Technology Skills Used

Hot + In Demand  Hot Technology  In Demand   ↗ = View AI replaceability analysis

Salary Range

N/A
N/A
Median: $134,830
10th percentile90th percentile

Career Transition Guidance

Aerospace Engineers facing AI disruption have strong transition opportunities into related engineering fields. Mechanical Engineers (17-2141.00) offer the most direct path, leveraging identical mathematical, design, and problem-solving skills while potentially avoiding some aerospace-specific AI automation. The core engineering principles, CAD proficiency (AutoCAD, SolidWorks), and programming skills (Python, C++, MATLAB) transfer seamlessly. Electronics Engineers (17-2072.00) represent another viable transition, particularly for those with avionics experience, requiring additional training in circuit design and embedded systems.

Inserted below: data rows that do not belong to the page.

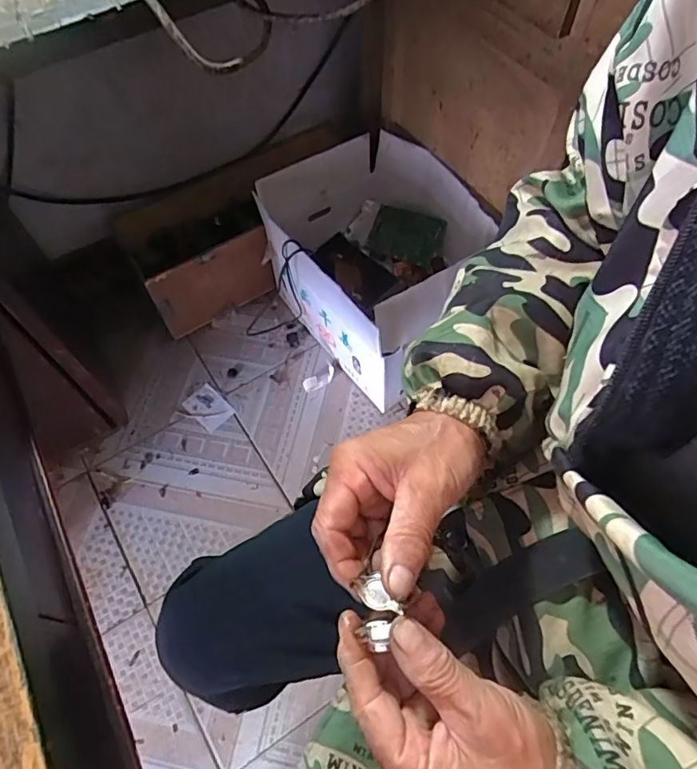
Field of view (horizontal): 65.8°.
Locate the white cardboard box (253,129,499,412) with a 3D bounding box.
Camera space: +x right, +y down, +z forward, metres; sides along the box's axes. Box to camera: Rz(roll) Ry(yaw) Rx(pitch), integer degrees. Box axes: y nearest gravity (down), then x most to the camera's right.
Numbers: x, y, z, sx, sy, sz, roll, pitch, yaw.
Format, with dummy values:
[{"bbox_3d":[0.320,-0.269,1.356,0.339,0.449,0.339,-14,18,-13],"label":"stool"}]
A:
[{"bbox_3d":[0.051,-0.265,1.135,0.374,0.298,0.451,-39,70,-18],"label":"white cardboard box"}]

Technical roles like Aerospace Engineering Technologists (17-3021.00) or Mechanical Engineering Technologists (17-3027.00) offer lateral moves with similar skill requirements but potentially less AI exposure in the near term. For those seeking hands-on work, Aircraft Mechanics and Service Technicians (49-3011.00) value aerospace system knowledge, though requiring additional certification and practical training. The transition timeline varies: related engineering roles may require 6-12 months for industry-specific knowledge, while technician roles could need 1-2 years for certification and hands-on experience. Engineers should leverage their analytical skills, technical documentation experience, and systems thinking while developing AI literacy to remain competitive across all potential career paths.

Related Occupations

Aerospace Engineering and Operations Technologists and Technicians
17-3021.00
Electro-Mechanical and Mechatronics Technologists and Technicians
17-3024.00
Avionics Technicians
49-2091.00
Mechanical Engineering Technologists and Technicians
17-3027.00
Mechanical Engineers
17-2141.00
Aircraft Mechanics and Service Technicians
49-3011.00
Automotive Engineers
17-2141.02
Electronics Engineers, Except Computer
17-2072.00
Mechatronics Engineers
17-2199.05
Marine Engineers and Naval Architects
17-2121.00
Electrical and Electronic Engineering Technologists and Technicians
17-3023.00
Industrial Engineers
17-2112.00

Frequently Asked Questions

Will AI replace Aerospace Engineers?

No, AI will not fully replace the 68,440 Aerospace Engineers in the US. Our analysis shows a moderate AI impact score of 55/100, indicating significant task augmentation rather than replacement. The safety-critical nature of aerospace systems and regulatory requirements ensure human oversight remains essential for the foreseeable future.

What AI tools are used in Aerospace Engineers roles?

Aerospace Engineers currently use ANSYS Discovery for simulation, MATLAB AI toolbox for analysis, Autodesk Fusion 360 for generative design, GPT-4 and Claude for technical documentation, and DataRobot for test optimization. Traditional tools like AutoCAD, SolidWorks, Python, and C++ are being enhanced with AI capabilities.

What is the salary outlook for Aerospace Engineers with AI?

The current mean annual wage of $134,830 for Aerospace Engineers is likely to remain strong or increase for those who adapt to AI tools. Engineers who effectively leverage AI for productivity gains will command premium salaries, while those who resist automation may face competitive disadvantage in the job market.

What skills should Aerospace Engineers develop for the AI era?

Focus on skills AI cannot replicate: critical thinking (4.12/5 importance), complex problem solving, active listening for customer requirements, and creative thinking for conceptual design. Develop AI literacy to effectively use automation tools while maintaining expertise in safety-critical decision making and regulatory compliance.

How many Aerospace Engineers jobs are there in the US?

There are currently 68,440 Aerospace Engineers employed in the US. While specific growth projections are not available, the increasing complexity of aerospace systems and expansion into space exploration suggest continued demand for skilled engineers who can work effectively with AI tools.